DataFrame saveAsTable is persisting all the column values properly but insertInto function is not storing all the columns especially json data is truncated and sub-sequent column in not stored hive table.
Our Environment
- Spark 2.2.0
- EMR 5.10.0
- Scala 2.11.8
The sample data is
a8f11f90-20c9-11e8-b93e-2fc569d27605 efe5bdb3-baac-5d8e-6cae57771c13 Unknown E657F298-2D96-4C7D-8516-E228153FE010 NonDemarcated {"org-id":"efe5bdb3-baac-5d8e-6cae57771c13","nodeid":"N02c00056","parkingzoneid":"E657F298-2D96-4C7D-8516-E228153FE010","site-id":"a8f11f90-20c9-11e8-b93e-2fc569d27605","channel":1,"type":"Park","active":true,"tag":"","configured_date":"2017-10-23
23:29:11.20","vs":[5.0,1.7999999523162842,1.5]}
DF SaveAsTable
val spark = SparkSession.builder().appName("Spark SQL Test").
config("hive.exec.dynamic.partition", "true").
config("hive.exec.dynamic.partition.mode", "nonstrict").
enableHiveSupport().getOrCreate()
val zoneStatus = spark.table("zone_status")
zoneStatus.select(col("site-id"),col("org-id"), col("groupid"), col("zid"), col("type"), lit(0), col("config"), unix_timestamp().alias("ts")).
write.mode(SaveMode.Overwrite).saveAsTable("dwh_zone_status")
Stored data properly in result table:
a8f11f90-20c9-11e8-b93e-2fc569d27605 efe5bdb3-baac-5d8e-6cae57771c13 Unknown E657F298-2D96-4C7D-8516-E228153FE010 NonDemarcated 0 {"org-id":"efe5bdb3-baac-5d8e-6cae57771c13","nodeid":"N02c00056","parkingzoneid":"E657F298-2D96-4C7D-8516-E228153FE010","site-id":"a8f11f90-20c9-11e8-b93e-2fc569d27605","channel":1,"type":"Park","active":true,"tag":"","configured_date":"2017-10-23 23:29:11.20","vs":[5.0,1.7999999523162842,1.5]} 1520453589
DF insertInto
zoneStatus.
select(col("site-id"),col("org-id"), col("groupid"), col("zid"), col("type"), lit(0), col("config"), unix_timestamp().alias("ts")).
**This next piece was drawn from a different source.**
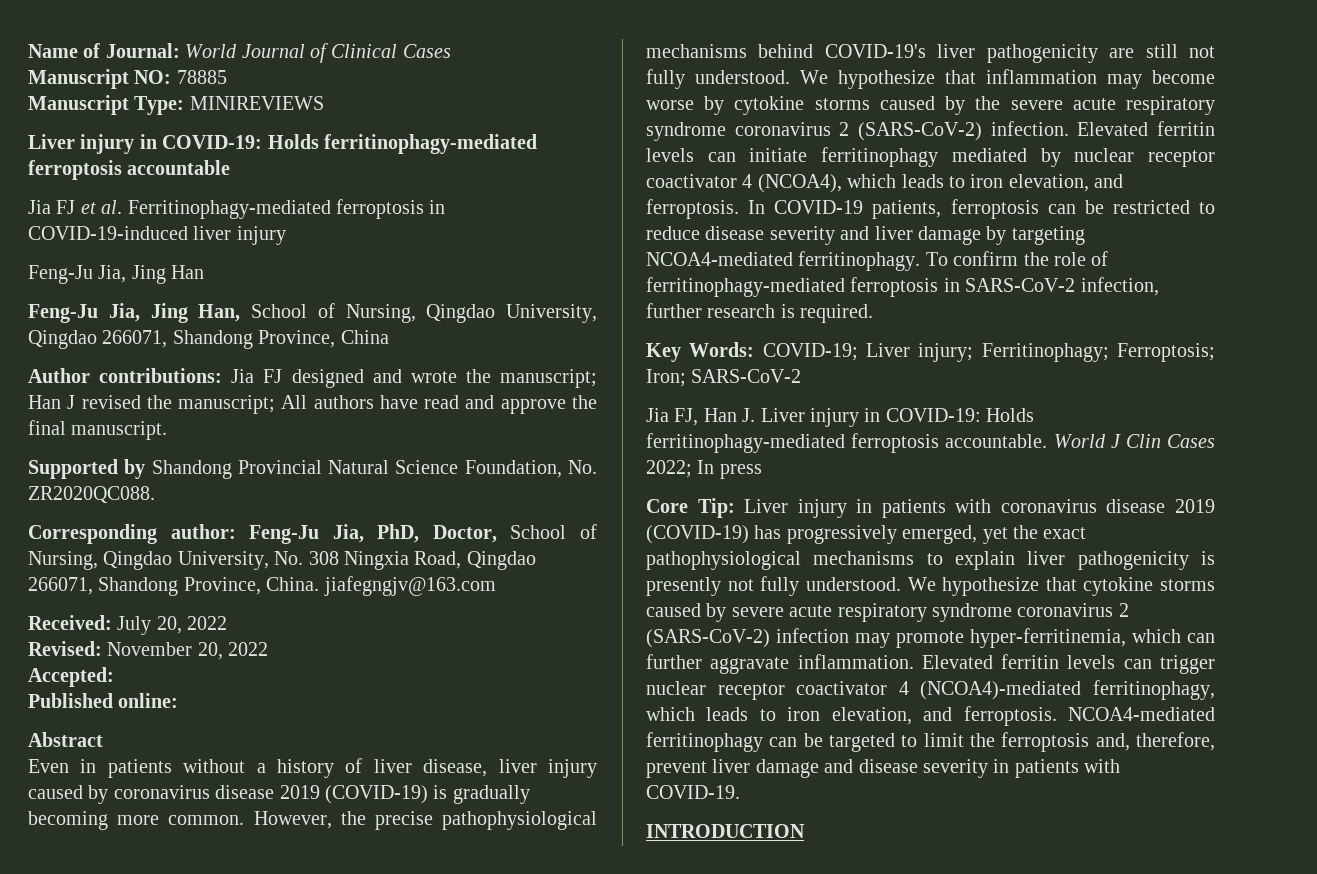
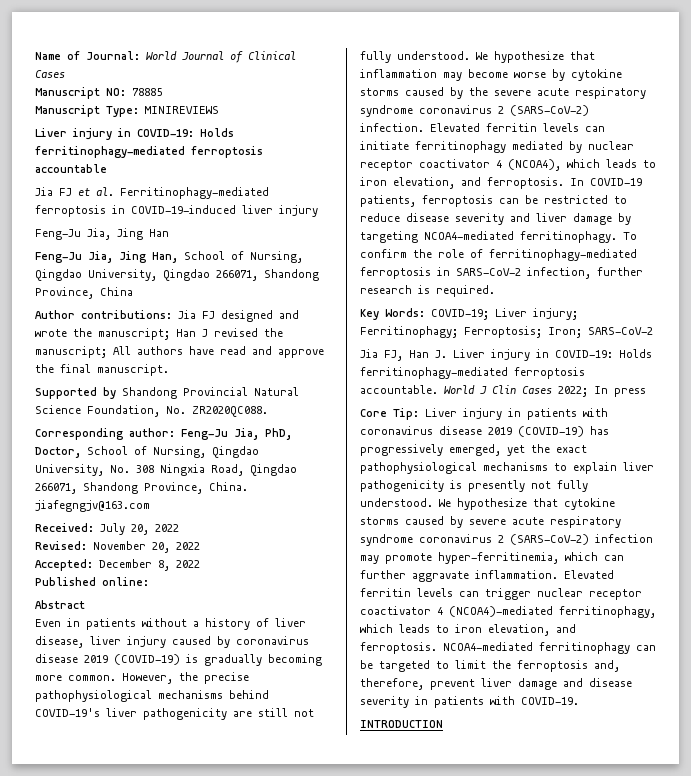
(114, 677) none -> [99,559,200,571] December 8, 2022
write.mode(SaveMode.Overwrite).insertInto("zone_status_insert")
But insertInto is not persisting all the contents. The json string is storing partially and sub-sequent column is not stored.
a8f11f90-20c9-11e8-b93e-2fc569d27605 efe5bdb3-baac-5d8e-6cae57771c13 Unknown E657F298-2D96-4C7D-8516-E228153FE010 NonDemarcated 0 {"org-id":"efe5bdb3-baac-5d8e-6cae57771c13" NULL
We are using insertInto functions in our projects and recently encountered when parsing json data to pull other metrics. We noticed that the config content is not stored fully. Planning to change to saveAsTable but we can avoid the code change, if any workaround available to add in spark configuration.